Introduction

About the project

MeWiKo (Medien und Wissenschaftliche Kommunikation | Media and Science Communication) was a BMBF-funded project to investigate the relationship between external reporting on scientific publications and their bibliometric/altmetric impact.

MeWiKo-Co is an extension of this project, which aims, among other things, to create a comprehensive informative dataset of Covid-19-related preprints to help journalists, scholars and bibliometricians find their way through the volume of preprint publications. These efforts resulted in the generative dataset presented here.

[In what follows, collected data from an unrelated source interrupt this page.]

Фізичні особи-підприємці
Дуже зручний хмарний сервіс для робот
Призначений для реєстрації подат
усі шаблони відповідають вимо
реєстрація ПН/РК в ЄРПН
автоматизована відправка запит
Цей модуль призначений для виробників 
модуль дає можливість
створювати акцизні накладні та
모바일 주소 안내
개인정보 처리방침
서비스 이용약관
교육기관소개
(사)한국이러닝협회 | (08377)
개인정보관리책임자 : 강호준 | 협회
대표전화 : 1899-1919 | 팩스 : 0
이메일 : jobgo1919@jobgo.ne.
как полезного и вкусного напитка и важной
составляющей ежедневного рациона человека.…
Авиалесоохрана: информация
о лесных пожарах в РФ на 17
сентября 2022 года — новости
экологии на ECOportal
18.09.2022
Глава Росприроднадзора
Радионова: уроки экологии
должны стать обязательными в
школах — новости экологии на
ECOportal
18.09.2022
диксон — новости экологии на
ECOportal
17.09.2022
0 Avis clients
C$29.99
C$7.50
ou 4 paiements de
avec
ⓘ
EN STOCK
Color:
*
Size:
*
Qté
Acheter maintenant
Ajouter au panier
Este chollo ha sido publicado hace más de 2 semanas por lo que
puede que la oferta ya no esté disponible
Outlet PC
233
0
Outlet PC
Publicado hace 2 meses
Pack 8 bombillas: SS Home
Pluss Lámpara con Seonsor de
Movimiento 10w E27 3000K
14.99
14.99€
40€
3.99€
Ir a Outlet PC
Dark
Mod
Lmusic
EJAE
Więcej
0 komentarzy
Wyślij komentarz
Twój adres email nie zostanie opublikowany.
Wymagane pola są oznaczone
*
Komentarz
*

What is a generative dataset?

A dataset that is not published as a dataset, but in the form of notebooks and scripts that create the dataset

Why a generative approach?

Licensing terms of Dimensions do not allow distribution of datasets.

And why Dimensions?

According to our preliminary research, it is the best aggregator of information on publications that is free to use for scientific purposes

How to use the generative dataset

graph LR 
    Start1((1)) --> A
    Start2((2)) --> C
    A[Query in Dimensions] --> B(Metadata)
    A --> C[List of DOIs] 
    C --> D[Networks]
    C --> E[Full texts]
    C --> F[Embeddings]
    C --> G[Citation intents]

If you have access to Dimensions, you can start at (1) and run a query that returns a list of Covid19-related preprints with their metadata.

Without access to Dimensions metadata, you can start at (2) and compile a list of relevant publications and their DOIs from other sources.